# Lady's Spaceliner Tank mouinting...



## MaxGlide (Aug 16, 2014)

I was wondering if anyone had any info on how to mount the lady's 7 tank Spaceliner properly? My men's 7 tank has a little metal tab on the bottom the tank hooks onto to stop it from rattling up and down and makes it solid. I can't seem to work this out on the gal's bike.

Thanks for any help you can offer...

Cheers.... Wayne


----------



## partsguy (Aug 18, 2014)

Are you sure you own a Spaceliner? Can you post pics of your bike?


Murray built hundreds of bikes under different names with that same frame style for several years and not all of them came with tanks. It should just fit in there.

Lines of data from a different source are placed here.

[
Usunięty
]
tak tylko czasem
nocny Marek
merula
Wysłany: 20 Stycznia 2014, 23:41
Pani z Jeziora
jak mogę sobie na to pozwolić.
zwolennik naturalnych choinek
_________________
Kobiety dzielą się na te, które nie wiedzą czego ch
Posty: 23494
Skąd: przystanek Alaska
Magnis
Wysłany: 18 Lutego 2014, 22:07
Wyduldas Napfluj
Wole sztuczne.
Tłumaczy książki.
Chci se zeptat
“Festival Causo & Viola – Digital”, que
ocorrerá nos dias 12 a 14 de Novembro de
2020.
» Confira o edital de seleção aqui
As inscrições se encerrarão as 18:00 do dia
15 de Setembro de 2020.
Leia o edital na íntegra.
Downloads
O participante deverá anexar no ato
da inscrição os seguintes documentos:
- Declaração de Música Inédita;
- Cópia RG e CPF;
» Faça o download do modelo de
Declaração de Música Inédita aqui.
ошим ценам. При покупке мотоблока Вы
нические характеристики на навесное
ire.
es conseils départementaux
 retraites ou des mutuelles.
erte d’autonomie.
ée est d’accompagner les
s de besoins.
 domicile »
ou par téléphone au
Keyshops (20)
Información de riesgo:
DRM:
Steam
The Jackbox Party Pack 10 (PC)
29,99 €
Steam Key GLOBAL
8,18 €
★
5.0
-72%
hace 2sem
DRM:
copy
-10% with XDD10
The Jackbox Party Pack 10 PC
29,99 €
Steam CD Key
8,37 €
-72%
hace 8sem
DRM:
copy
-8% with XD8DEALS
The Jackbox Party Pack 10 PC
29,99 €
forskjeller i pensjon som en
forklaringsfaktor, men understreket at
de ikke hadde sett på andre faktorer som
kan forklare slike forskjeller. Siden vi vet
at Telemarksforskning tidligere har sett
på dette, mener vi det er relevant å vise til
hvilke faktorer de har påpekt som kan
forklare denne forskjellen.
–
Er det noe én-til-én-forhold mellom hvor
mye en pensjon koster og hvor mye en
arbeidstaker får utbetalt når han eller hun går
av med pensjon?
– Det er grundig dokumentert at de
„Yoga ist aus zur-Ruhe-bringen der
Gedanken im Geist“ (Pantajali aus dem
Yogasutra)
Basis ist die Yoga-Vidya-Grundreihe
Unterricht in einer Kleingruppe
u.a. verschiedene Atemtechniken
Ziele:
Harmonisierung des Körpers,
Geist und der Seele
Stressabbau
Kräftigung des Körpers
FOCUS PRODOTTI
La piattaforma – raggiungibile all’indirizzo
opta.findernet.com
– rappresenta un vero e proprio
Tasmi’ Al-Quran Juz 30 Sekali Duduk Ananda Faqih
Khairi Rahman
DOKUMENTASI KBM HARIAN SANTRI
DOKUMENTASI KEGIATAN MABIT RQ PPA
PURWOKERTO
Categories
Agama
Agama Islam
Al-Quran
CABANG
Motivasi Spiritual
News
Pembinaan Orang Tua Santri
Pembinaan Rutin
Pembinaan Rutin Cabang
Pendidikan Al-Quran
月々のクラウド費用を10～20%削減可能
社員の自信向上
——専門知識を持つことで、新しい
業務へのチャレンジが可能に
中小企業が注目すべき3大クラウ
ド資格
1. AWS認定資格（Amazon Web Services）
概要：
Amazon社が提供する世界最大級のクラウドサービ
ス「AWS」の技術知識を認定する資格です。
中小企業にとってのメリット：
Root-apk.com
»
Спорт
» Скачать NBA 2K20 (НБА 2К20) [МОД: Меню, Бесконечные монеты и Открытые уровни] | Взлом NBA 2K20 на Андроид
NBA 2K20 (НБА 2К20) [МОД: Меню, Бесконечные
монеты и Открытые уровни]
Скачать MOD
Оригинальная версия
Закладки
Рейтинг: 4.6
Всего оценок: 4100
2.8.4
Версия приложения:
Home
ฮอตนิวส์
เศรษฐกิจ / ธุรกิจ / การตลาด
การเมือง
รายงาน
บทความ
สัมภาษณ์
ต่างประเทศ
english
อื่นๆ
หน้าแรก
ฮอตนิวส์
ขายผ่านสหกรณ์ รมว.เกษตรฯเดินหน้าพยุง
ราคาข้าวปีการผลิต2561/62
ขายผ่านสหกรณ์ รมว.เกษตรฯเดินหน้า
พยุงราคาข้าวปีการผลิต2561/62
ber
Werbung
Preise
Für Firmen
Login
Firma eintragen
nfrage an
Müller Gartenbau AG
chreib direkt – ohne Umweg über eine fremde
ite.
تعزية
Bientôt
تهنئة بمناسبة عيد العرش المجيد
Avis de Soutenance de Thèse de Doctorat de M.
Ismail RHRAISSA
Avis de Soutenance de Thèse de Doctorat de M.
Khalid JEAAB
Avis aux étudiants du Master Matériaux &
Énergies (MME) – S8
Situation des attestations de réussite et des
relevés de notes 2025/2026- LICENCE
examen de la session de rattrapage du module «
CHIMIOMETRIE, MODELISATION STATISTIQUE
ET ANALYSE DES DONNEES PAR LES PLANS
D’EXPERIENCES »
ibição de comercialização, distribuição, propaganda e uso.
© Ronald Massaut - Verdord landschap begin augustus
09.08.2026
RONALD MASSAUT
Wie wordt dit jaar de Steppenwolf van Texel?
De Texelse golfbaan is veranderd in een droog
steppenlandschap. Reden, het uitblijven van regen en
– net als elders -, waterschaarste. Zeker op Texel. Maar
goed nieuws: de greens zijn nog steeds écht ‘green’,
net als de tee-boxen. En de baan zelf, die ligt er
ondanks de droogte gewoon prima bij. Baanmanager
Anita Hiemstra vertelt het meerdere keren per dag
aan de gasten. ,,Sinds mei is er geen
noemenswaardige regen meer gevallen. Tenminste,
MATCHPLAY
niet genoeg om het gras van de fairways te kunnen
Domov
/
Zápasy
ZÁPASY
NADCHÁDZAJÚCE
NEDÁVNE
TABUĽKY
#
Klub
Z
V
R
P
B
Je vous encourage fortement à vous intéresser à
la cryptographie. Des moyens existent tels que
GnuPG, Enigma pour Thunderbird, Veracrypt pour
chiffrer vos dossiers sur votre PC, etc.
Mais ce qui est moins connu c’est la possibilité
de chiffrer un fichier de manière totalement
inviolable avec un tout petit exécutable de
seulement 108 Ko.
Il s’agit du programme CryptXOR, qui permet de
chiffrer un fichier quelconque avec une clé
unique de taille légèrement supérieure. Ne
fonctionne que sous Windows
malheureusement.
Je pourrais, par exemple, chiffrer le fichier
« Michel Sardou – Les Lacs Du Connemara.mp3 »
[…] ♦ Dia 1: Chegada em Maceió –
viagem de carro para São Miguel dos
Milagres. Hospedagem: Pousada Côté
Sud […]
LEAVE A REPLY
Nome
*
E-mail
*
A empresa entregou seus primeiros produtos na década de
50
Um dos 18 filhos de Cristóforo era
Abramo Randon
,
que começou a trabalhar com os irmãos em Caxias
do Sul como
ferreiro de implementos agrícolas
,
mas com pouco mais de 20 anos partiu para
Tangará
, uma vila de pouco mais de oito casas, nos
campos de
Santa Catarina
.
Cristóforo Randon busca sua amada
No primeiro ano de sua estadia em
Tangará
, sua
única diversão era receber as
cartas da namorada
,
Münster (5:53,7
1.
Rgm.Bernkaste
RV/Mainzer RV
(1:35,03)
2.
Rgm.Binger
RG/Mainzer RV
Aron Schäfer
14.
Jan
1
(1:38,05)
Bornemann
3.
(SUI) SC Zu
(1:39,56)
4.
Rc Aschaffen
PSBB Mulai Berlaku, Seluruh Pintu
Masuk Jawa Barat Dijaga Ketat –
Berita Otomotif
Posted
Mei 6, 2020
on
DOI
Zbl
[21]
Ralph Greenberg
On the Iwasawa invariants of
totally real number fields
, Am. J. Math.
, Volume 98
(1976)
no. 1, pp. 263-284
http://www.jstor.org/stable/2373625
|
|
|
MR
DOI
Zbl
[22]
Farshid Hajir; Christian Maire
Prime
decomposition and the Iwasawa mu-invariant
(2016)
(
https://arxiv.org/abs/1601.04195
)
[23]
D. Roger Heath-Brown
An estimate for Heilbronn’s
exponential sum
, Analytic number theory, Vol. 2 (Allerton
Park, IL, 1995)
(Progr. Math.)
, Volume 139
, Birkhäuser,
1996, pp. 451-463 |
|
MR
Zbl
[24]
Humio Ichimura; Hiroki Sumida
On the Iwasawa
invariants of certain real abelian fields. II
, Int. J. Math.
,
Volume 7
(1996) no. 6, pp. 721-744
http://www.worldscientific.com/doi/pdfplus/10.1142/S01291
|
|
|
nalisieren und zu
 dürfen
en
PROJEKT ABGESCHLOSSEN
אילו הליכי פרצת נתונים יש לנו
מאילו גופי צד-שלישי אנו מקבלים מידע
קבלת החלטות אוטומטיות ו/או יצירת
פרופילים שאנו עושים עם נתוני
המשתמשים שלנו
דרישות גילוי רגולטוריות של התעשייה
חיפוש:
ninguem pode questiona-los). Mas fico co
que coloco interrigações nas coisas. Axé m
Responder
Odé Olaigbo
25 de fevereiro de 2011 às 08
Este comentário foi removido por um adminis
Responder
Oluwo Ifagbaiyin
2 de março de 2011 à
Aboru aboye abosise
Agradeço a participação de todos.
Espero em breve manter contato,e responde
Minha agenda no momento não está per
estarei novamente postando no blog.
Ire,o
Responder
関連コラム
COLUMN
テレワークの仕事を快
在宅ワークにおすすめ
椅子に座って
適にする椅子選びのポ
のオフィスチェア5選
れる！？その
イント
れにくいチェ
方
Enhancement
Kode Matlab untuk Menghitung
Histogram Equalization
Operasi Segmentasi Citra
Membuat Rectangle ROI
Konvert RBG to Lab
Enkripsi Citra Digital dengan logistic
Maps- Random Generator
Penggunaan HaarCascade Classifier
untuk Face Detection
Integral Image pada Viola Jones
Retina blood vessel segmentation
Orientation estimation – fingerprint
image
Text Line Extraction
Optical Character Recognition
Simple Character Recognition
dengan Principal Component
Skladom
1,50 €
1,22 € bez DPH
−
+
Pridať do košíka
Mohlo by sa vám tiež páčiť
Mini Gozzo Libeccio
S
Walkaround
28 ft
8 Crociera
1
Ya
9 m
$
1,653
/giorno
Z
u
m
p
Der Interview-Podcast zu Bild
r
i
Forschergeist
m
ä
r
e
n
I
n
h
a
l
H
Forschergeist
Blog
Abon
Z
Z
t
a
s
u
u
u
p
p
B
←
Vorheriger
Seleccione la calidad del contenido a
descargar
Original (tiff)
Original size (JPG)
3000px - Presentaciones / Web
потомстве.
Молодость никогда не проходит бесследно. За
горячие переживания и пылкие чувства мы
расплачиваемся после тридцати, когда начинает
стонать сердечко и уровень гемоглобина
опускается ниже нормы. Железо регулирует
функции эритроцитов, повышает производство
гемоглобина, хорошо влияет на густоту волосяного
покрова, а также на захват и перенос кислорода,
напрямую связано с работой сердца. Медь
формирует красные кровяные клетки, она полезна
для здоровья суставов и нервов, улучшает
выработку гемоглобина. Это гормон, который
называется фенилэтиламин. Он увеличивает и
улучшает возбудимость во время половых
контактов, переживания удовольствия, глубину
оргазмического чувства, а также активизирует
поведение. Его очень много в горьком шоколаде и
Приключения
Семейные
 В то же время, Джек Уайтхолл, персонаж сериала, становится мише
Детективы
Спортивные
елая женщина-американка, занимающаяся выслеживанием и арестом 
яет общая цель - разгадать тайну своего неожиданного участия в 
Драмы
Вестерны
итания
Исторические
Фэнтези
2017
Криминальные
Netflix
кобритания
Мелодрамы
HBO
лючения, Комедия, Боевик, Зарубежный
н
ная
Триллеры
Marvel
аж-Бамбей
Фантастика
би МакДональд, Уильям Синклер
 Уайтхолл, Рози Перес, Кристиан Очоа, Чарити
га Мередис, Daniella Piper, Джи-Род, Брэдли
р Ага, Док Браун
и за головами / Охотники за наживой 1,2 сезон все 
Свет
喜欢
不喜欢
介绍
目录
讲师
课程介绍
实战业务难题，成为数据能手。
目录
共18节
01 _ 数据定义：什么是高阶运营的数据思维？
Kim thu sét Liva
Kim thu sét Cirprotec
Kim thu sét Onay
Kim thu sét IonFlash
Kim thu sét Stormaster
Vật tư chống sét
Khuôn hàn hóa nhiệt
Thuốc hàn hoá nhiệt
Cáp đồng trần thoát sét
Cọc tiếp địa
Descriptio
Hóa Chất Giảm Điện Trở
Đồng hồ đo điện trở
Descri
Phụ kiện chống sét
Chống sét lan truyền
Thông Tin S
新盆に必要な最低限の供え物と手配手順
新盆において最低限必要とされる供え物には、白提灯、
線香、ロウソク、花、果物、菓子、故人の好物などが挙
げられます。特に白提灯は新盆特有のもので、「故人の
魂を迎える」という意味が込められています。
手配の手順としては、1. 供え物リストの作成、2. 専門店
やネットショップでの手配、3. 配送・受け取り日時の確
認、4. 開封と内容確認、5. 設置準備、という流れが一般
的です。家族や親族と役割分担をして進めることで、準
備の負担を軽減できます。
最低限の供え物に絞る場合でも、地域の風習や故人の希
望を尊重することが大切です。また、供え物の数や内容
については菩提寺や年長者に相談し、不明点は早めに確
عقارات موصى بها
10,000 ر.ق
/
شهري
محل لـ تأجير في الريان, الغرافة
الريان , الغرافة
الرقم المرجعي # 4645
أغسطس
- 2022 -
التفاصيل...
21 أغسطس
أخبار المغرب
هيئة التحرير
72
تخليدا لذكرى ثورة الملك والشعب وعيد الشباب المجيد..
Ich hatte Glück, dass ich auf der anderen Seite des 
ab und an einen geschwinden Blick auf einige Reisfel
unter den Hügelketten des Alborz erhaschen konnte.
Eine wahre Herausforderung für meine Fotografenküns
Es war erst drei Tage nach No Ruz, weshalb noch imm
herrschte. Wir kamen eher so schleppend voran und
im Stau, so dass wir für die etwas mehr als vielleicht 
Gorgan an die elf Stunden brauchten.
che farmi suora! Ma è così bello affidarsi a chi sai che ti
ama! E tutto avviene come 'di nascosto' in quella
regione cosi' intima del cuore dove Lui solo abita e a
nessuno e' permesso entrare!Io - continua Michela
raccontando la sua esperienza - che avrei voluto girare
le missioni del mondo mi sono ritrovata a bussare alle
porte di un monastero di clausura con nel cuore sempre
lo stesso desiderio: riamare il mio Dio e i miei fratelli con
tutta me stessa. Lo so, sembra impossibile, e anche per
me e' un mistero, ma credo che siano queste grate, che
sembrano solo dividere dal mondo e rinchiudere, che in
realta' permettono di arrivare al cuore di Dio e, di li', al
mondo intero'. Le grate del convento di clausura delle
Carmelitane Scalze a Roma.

It's pretty straight forward!


----------



## BrentP (Aug 18, 2014)

Are you sure your frame is from the 1966-68 (7 tank) period and not from the 1964-65 (straight tank) period?  The older frames are identical but don't have the mounting tab for the 7 tank.  You can verify what you have by comparing your model number to what's in "The Ultimate Sears Spaceliner Reference" sticky above.


----------



## MaxGlide (Aug 20, 2014)

I'm pretty sure it's all original.... the head tube even has a piece welded on so the forks don't spin too far and bang on the tank.


----------



## BrentP (Aug 21, 2014)

Looks correct.  That's a beauty.
Now if I could only get my hands on a parts washer like yours, I'd be a happy man


----------